▸ Source passage

┌──

Punjab & Haryana H.C : Whether, on the facts and circumstances of the case, the Tribunal was justified in confirming the action of authorities below by upholding the addition made on account of impugned gifts of Rs. 47,752 and Rs. 35,752 (being enhancement of income) ?

High Court Of Punjab & Haryana

Subhash Chander Sekhri vs. DCIT

Sections 68, 260A

Asst. Year 1993-94

Adarsh Kumar Goel & Rajesh Bindal, JJ.

IT Appeal No. 265 of 2006

31st July, 2006

Counsel Appeared

S.K. Mukhi, for the Appellant

JUDGMENT

By the court :

This is an appeal filed by the assessee raising following substantial questions of law, arising out of order passed by the Income-tax Appellate Tribunal, Amritsar Bench, Amritsar (SMC) (for short ‘the Tribunal’) in ITA No. 448/Asr/2000, dt. 13th Sept., 2005, for the asst. yr. 1993-94 :

“(a) Whether, on the facts and circumstances of the case, the Tribunal was justified in confirming the action of authorities below by upholding the addition made on account of impugned gifts of Rs. 47,752 and Rs. 35,752 (being enhancement of income) ?

└──

▸ Provided information
┌──

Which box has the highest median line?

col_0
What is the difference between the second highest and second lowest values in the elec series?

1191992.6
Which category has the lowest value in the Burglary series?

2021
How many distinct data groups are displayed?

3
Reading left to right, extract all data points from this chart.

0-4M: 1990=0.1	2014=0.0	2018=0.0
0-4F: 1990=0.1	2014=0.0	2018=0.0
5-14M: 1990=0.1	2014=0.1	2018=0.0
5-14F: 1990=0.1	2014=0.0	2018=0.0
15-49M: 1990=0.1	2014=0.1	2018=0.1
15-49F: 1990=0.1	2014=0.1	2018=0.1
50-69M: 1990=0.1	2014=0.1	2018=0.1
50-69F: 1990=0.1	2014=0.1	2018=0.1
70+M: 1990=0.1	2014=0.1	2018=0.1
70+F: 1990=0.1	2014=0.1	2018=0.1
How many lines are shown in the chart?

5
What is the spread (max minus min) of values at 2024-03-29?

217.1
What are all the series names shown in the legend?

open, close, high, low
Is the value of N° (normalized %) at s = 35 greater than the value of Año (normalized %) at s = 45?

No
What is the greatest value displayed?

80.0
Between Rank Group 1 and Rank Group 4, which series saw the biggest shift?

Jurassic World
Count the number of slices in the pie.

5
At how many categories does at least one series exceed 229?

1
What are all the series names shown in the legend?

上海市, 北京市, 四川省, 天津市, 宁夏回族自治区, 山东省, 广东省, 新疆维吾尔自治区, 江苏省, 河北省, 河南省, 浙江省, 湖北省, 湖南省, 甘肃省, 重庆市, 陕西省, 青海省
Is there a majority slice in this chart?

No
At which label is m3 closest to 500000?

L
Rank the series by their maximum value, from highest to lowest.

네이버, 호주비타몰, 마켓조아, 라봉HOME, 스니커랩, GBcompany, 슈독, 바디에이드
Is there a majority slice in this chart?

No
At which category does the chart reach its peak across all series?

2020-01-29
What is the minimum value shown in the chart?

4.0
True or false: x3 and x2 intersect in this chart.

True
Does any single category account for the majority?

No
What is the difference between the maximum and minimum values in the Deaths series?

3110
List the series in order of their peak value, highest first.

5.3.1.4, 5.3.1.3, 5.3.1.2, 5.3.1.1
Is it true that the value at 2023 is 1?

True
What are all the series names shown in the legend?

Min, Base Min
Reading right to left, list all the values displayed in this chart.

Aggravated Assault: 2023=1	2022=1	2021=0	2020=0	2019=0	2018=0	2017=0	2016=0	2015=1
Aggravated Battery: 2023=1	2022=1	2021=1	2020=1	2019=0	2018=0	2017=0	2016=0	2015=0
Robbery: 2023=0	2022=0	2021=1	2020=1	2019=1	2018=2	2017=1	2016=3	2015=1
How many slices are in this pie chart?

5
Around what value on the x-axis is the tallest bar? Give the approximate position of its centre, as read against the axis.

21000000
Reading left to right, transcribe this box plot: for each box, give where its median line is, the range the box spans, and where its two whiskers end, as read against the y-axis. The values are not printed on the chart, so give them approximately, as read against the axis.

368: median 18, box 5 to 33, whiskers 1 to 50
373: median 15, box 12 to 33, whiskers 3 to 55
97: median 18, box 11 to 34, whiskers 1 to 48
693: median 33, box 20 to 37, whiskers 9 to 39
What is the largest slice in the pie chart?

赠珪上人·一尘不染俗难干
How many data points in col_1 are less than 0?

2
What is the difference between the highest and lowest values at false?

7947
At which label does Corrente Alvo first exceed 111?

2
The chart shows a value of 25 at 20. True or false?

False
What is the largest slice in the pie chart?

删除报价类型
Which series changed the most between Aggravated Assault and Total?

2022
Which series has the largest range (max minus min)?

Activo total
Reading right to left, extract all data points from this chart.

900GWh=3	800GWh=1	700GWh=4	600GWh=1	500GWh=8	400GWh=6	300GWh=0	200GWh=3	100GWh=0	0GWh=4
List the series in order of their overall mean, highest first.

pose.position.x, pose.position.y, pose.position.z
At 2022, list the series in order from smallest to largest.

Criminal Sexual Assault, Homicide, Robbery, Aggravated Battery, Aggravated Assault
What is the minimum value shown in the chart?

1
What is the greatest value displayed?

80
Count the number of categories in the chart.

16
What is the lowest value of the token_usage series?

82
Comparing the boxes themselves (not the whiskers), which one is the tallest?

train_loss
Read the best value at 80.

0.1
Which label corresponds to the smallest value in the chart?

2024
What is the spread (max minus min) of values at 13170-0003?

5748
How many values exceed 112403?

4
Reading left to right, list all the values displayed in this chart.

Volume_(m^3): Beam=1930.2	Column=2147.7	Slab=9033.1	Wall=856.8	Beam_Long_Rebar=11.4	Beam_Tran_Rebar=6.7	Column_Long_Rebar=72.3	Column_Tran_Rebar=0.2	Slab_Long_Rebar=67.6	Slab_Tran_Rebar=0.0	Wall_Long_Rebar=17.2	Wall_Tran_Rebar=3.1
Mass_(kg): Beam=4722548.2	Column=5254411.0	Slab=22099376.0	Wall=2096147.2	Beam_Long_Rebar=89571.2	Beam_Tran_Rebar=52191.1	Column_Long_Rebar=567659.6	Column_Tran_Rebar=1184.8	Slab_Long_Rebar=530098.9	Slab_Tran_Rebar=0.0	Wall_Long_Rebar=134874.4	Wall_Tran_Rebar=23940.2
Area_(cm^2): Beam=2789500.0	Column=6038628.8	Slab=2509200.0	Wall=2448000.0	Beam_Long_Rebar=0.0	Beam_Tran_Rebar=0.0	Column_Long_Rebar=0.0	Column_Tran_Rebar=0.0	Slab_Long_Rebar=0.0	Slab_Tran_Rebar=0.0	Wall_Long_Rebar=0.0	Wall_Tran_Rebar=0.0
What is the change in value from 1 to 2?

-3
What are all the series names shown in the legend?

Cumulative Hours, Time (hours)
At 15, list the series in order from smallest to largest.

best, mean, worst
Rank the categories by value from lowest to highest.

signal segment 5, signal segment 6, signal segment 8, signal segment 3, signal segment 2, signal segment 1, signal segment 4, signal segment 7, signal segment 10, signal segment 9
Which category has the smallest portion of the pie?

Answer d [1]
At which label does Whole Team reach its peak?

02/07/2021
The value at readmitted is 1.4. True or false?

└──

▸ List of tasks
A - In the judgment excerpt, who appeared as counsel for the appellant?
B - Copy out the stretch of the entries from their start through the line containing "Reading left to right, extract", keeping every line as it appears.
The judgment excerpt and the entries are unrelated material.

▸ Task responses
A - S.K. Mukhi

B -
Which box has the highest median line?

col_0
What is the difference between the second highest and second lowest values in the elec series?

1191992.6
Which category has the lowest value in the Burglary series?

2021
How many distinct data groups are displayed?

3
Reading left to right, extract all data points from this chart.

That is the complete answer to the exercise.